Ian and Tim are two childhood friends who live in the bizarrely mundane town of Moreno Valley and spend their days and nights dreaming about actually finding meaning in the world. ‘Inland Empire’, a film created by the leading actors Ian Abramson (Come F*ck My Robot) and Tim Barnes, and directed by Zane Rubin, is a story about the steadiness of the suburbs, despite all the craziness.
It’s a fever dream about becoming an adult against your will
We wanted to make a movie about what it felt like where we grew up. When you grow up in a place as weird and desolate as the Inland Empire, you can either run headfirst into a dead end job like construction or accounting or get lost in dreams of a more exciting world. It’s an exploration of friendship and ambition in a part of the country that history has forgotten. Bizarre mysteries unfold before you, but the main characters barely seem to notice. It’s a fever dream about becoming an adult against your will, in a world where health insurance, and good credit seem as fictional as aliens or superpowers.
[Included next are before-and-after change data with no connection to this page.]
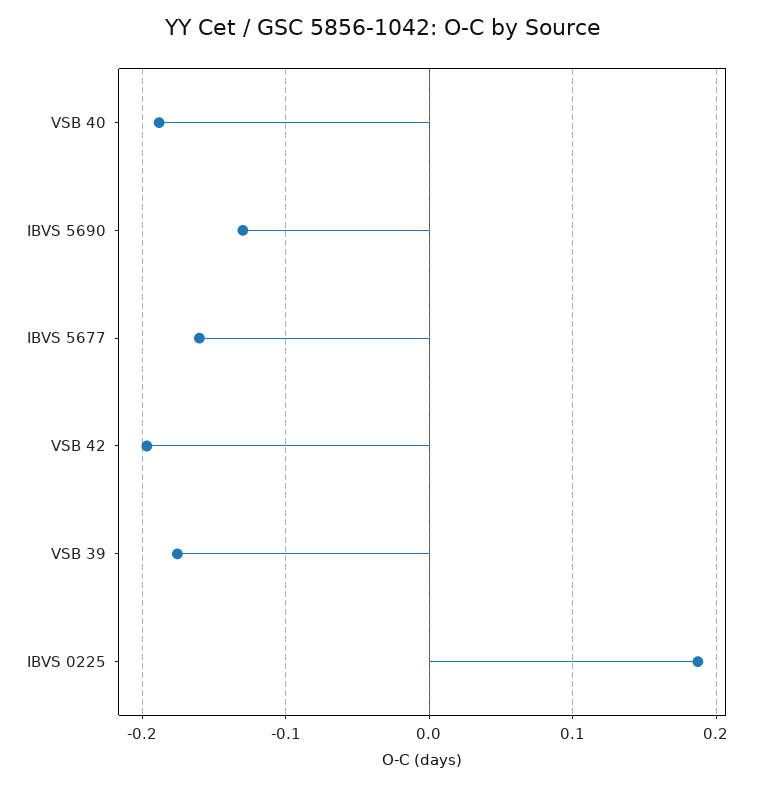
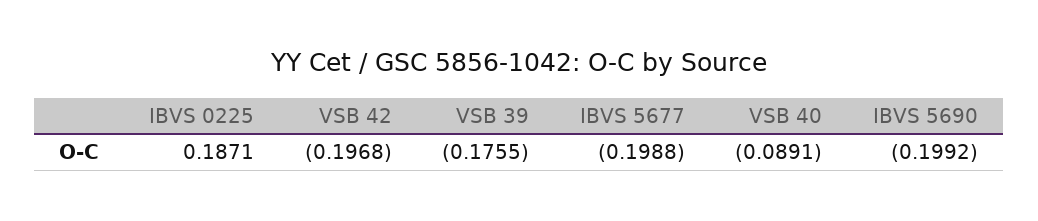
VSB 40: -0.19 -> -0.0891
IBVS 5690: -0.13 -> -0.1992
IBVS 5677: -0.16 -> -0.1988

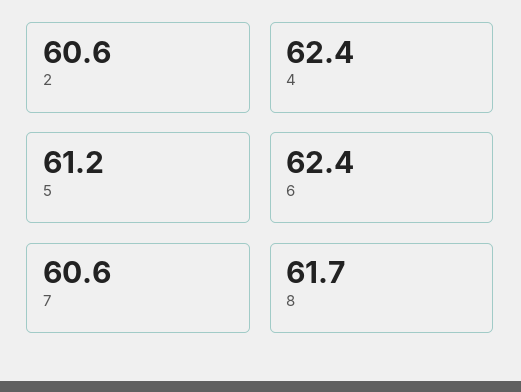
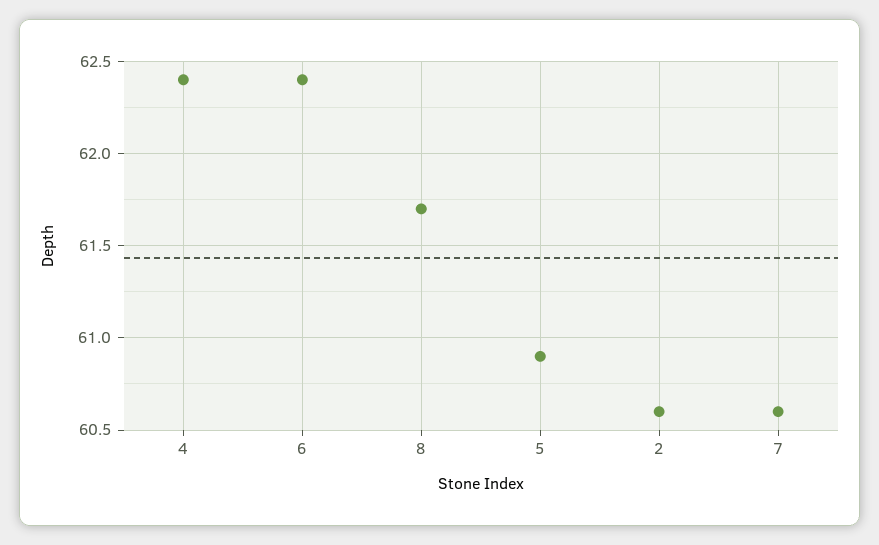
5: 61.2 -> 60.9

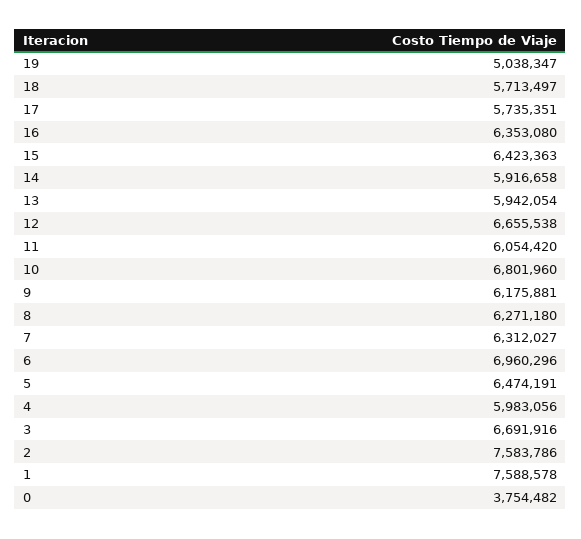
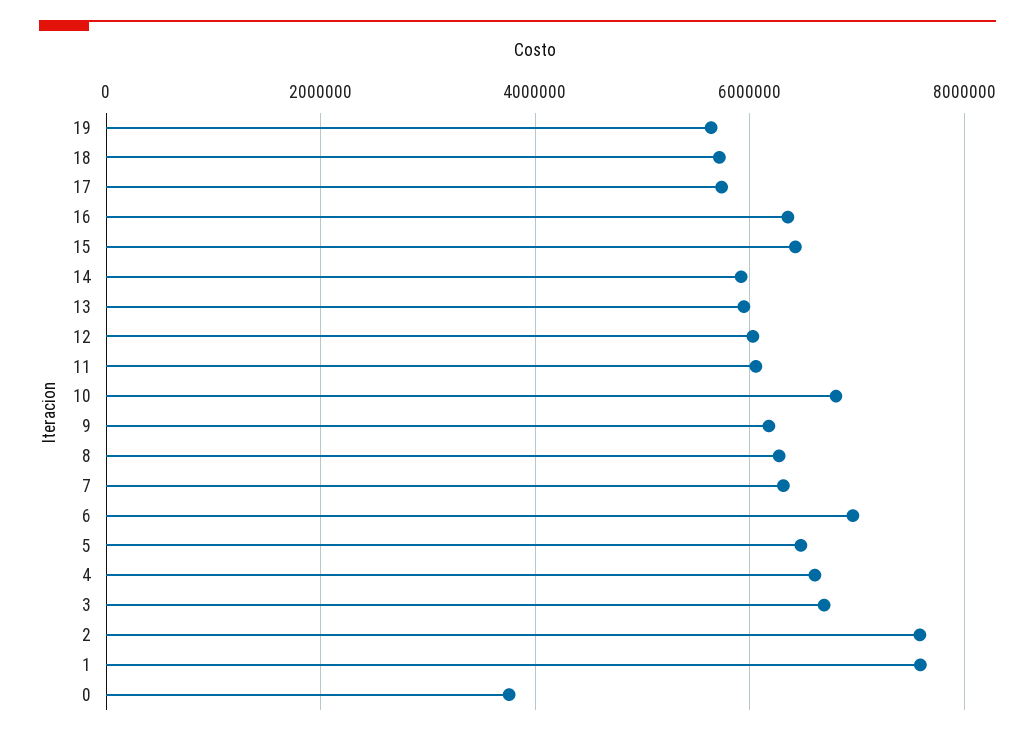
19: 5038347 -> 5600000
12: 6655538 -> 6000000
4: 5983056 -> 6600000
In writing the short and working with Zane as director and the production team at JASH, we tried to capture the mood and feeling the Inland Empire gave us more than the realistic details. But the lady drinking the milk is real and she’s our best friend.
Starting with its retro-inspired intro, the film is quick to catch our attention. Despite the lack of grasping and twisting events we typically look for in short films, Inland Empire enchants us with its subtleties and unique tone. The shocking moments are there, you just have to look for them. The incredible performances by Ian and Tim just keeps the story in balance in that surreal state, with Zane’s direction sharply following the particular flow.